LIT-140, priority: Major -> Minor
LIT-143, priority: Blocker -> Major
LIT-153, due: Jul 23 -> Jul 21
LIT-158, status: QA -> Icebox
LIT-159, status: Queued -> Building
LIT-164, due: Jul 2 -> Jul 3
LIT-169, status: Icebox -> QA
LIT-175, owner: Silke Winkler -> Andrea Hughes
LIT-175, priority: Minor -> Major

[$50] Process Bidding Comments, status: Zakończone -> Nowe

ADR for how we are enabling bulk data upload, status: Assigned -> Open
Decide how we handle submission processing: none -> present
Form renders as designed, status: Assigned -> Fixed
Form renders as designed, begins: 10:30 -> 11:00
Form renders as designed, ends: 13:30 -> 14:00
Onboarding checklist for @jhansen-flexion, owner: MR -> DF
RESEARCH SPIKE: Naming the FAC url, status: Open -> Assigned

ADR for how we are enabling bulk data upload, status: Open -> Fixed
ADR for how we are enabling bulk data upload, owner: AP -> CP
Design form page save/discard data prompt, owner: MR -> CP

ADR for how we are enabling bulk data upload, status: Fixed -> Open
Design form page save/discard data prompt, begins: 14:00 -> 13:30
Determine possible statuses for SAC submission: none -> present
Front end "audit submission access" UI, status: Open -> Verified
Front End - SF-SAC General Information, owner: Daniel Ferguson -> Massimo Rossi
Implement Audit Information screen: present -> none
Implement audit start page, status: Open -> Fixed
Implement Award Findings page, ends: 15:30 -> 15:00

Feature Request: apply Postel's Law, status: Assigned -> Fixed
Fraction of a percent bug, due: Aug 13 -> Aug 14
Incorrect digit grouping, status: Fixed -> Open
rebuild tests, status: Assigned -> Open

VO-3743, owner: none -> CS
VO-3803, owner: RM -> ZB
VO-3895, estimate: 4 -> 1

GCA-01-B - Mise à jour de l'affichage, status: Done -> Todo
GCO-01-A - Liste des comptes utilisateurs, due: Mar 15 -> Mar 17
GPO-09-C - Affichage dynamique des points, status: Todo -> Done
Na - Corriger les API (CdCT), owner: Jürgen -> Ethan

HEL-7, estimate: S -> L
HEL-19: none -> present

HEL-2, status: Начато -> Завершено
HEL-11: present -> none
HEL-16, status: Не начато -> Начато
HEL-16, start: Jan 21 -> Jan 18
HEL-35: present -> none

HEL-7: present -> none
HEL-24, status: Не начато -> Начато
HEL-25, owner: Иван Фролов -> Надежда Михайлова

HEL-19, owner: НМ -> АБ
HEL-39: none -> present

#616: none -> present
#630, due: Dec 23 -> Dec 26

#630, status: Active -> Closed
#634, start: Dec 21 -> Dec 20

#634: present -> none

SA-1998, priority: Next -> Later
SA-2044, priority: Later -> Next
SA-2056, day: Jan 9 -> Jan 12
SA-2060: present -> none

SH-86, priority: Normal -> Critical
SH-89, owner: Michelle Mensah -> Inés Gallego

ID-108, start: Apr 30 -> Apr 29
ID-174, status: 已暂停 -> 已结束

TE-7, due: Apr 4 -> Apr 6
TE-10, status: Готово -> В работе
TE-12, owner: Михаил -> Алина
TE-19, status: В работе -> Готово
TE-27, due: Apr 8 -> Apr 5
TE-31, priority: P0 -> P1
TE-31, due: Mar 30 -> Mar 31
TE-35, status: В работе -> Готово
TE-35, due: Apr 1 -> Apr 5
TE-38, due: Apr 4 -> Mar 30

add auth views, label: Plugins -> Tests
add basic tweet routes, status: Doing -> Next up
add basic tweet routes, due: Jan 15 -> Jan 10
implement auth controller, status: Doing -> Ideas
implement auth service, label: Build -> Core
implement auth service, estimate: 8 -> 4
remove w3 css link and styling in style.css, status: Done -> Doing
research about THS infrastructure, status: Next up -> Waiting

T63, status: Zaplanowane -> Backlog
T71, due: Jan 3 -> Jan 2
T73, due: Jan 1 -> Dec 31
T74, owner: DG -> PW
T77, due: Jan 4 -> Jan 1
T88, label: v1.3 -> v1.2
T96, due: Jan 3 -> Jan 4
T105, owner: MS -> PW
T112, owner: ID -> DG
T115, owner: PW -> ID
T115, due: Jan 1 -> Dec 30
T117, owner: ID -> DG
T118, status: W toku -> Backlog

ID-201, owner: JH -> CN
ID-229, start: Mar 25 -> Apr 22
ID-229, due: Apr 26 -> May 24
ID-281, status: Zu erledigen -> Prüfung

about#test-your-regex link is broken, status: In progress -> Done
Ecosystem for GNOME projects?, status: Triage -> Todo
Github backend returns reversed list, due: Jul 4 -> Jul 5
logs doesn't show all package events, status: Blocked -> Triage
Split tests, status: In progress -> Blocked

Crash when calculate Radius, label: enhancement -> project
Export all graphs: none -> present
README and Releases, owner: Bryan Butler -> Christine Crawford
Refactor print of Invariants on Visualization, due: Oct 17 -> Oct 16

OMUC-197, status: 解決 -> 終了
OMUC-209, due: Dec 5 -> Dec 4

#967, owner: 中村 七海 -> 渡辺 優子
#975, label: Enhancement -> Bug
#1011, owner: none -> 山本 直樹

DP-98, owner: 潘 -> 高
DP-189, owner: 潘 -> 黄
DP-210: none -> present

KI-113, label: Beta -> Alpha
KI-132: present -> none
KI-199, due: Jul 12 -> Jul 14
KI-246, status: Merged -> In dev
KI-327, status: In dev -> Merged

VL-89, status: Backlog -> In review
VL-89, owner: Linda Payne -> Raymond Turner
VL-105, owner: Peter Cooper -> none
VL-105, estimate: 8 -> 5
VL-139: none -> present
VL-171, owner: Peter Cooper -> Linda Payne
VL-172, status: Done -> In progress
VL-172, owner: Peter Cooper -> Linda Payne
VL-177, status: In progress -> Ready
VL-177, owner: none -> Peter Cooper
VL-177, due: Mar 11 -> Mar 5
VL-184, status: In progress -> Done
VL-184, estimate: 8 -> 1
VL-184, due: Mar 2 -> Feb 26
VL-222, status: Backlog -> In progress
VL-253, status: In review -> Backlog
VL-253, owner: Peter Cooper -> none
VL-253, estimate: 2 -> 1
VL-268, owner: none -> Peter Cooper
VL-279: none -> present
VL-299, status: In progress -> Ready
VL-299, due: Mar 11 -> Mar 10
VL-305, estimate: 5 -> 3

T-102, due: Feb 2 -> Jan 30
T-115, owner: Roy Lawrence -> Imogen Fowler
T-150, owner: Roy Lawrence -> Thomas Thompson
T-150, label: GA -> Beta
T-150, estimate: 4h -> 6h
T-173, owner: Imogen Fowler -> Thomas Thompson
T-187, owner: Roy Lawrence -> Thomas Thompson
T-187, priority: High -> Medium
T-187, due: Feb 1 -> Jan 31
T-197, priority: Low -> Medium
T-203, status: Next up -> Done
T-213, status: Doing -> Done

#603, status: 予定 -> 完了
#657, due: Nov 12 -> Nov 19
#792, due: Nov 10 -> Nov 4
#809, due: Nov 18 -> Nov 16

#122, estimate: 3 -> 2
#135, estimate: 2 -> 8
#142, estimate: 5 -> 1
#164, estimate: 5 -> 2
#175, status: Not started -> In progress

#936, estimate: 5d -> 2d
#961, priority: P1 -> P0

What you will do. Starting at the line with "VL-184, status: In progress -> Done" and ending at the line with "#135, estimate: 2 -> 8", print each line of the listing above exactly, with no other lines.

Response area.
VL-184, status: In progress -> Done
VL-184, estimate: 8 -> 1
VL-184, due: Mar 2 -> Feb 26
VL-222, status: Backlog -> In progress
VL-253, status: In review -> Backlog
VL-253, owner: Peter Cooper -> none
VL-253, estimate: 2 -> 1
VL-268, owner: none -> Peter Cooper
VL-279: none -> present
VL-299, status: In progress -> Ready
VL-299, due: Mar 11 -> Mar 10
VL-305, estimate: 5 -> 3

T-102, due: Feb 2 -> Jan 30
T-115, owner: Roy Lawrence -> Imogen Fowler
T-150, owner: Roy Lawrence -> Thomas Thompson
T-150, label: GA -> Beta
T-150, estimate: 4h -> 6h
T-173, owner: Imogen Fowler -> Thomas Thompson
T-187, owner: Roy Lawrence -> Thomas Thompson
T-187, priority: High -> Medium
T-187, due: Feb 1 -> Jan 31
T-197, priority: Low -> Medium
T-203, status: Next up -> Done
T-213, status: Doing -> Done

#603, status: 予定 -> 完了
#657, due: Nov 12 -> Nov 19
#792, due: Nov 10 -> Nov 4
#809, due: Nov 18 -> Nov 16

#122, estimate: 3 -> 2
#135, estimate: 2 -> 8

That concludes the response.